So there’s a lot of good documentation provided by Microsoft for SQL Server. Microsoft in general is the best model I know of for how technical documentation should be provided to the public (If you’re laughing, it’s time to take another look).
But to the unfamiliar, it can still be hard to judge good docs from bad (or good docs from better). If you knew better, then you probably wouldn’t need the docs right? Wouldn’t it be great to have some third party point to a particular article and say “Read this; this is important.”
For example consider this article: Optimizing MERGE Statement Performance. It’s well written and it explains how performance gains are possible using the MERGE statement because source and target datasets can be processed only once. The alternative to the MERGE statement is to process the datasets multiple times by using more than one INSERT, UPDATE or DELETE statements. But then Microsoft goes on to say “… performance gains depend on having correct indexes, joins, and other considerations in place.” That is an understatement dear readers and I’d like to call your attention to it.
I’m not going to repeat Microsoft’s advice (it is like I said, an excellent article), but I am going to add to it by describing some of the dangers of not following their advice.
Why Is MERGE Dangerous?
Here’s why. It’s because there is a risk that if you don’t get the “indexing, joins and other considerations” right, then it is possible to not only lose the performance benefits you hoped for, but to suffer from performance problems much much worse than if you had written the straight-forward INSERT, UPDATE and/or DELETE statements in the first place. Because of their complexity, I believe MERGE statements seem more vulnerable to bad query plans than other DML statements.
My Own Experience
I’ve been bitten by this problem twice in the past month the most recent time being yesterday. So for the curious, you could say that this lesson counts as the latest thing about SQL Server I learned the hard way.

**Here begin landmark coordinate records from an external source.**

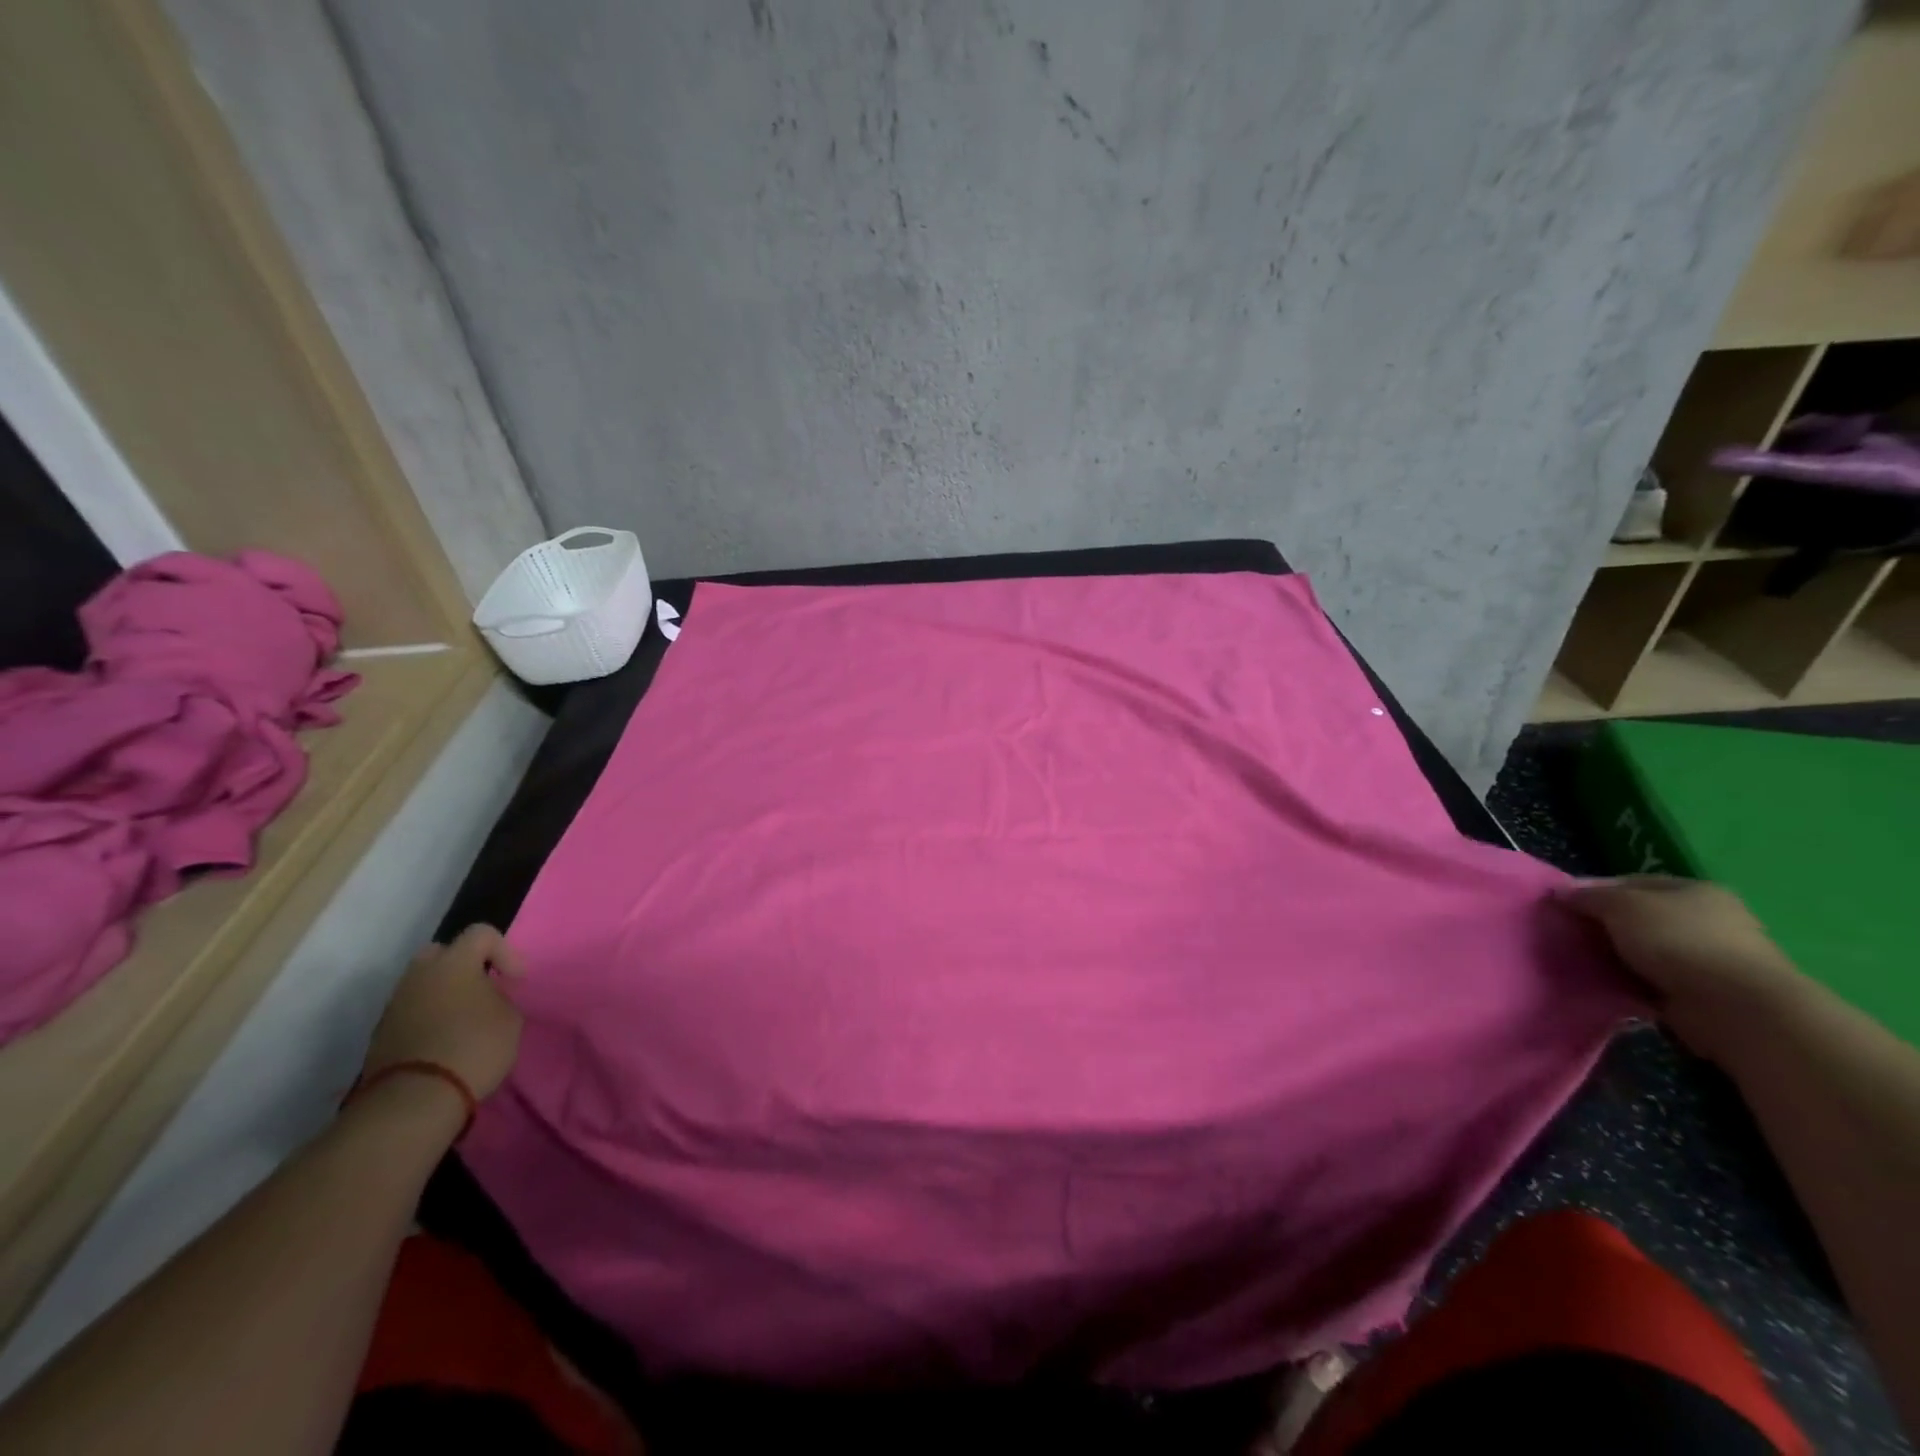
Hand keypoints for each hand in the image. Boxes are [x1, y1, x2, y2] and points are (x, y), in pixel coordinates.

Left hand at [361, 924, 525, 1098]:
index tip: (515, 980)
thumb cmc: (474, 1047)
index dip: (505, 951)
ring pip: (423, 984)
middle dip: (463, 966)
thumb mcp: (510, 1018)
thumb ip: (500, 997)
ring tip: (463, 1020)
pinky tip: (443, 1040)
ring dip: (443, 994)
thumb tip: (487, 997)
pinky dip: (428, 1017)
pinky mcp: (381, 1034)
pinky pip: (411, 1011)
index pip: (481, 933)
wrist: (415, 1099)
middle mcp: (419, 975)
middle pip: (441, 953)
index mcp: (453, 962)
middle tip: (481, 989)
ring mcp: (395, 1005)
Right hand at [1560, 877, 1811, 1063]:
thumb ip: (1589, 896)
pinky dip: (1628, 981)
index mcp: (1693, 890)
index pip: (1629, 882)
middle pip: (1637, 916)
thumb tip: (1561, 891)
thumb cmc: (1678, 940)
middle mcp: (1705, 919)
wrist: (1735, 1007)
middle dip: (1601, 925)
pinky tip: (1604, 983)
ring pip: (1642, 950)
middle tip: (1564, 933)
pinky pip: (1651, 980)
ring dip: (1613, 955)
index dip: (1592, 890)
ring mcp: (1706, 958)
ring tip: (1578, 961)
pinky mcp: (1701, 992)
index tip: (1559, 904)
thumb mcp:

The first time was with a merge statement that was implementing the standard logic of updating an existing set of table rows with using a dataset sent from an application:
- Insert rows that are new
- Update rows that have changed
- Delete rows that are gone
But the logic of the whole thing required a fussy “WHEN NOT MATCHED BY SOURCE AND …” and the resulting query plan was doing something like a full-outer join. The query processed the entire target table even though it didn’t need to. If you’re really really curious, look for more details look at this similar question I found on Stack Overflow: Sql Server Delete and Merge performance.
I was about to rewrite the whole thing using only UPDATE/INSERT/DELETE statements, but then my colleague found a way to make the merge statement work. Woo hoo.
And then just yesterday, I had another problem with a MERGE statement. Some of the facts:
- The source query was a CTE and produced about 4000 rows max. That CTE when run on its own never took more than 3 seconds in either on test or production databases.
- The MERGE’s search condition – the ON [merge_search_condition] clause – used columns that matched a unique non-clustered index. Microsoft recommends a clustered index here, but what can you do?
- Testing with a target table of several thousand rows went just fine (in hindsight, a test db with millions of rows would have saved me).
But testing is testing and production is production. The optimizer crossed a threshold somewhere and said “Whelp, that’s it. I guess a non-clustered index isn’t going to cut it here any more. Let’s scan the whole thing.” Now most of the time the optimizer comes up with a really good plan. But in this case, it just didn’t.
I plan to rewrite the query as separate INSERT and UPDATE statements and early tests are promising.
Where Do We Go Now
Well, as a veteran problem-avoider, I now feel distrustful and wary of the MERGE statement. And maybe I don’t mind the multiple INSERT/UPDATE statements so much any more. If my MERGE statement takes one second to run and my INSERT/UPDATE statements takes two, then maybe two seconds is acceptable when the alternative takes so much extra effort to properly test. What do you think?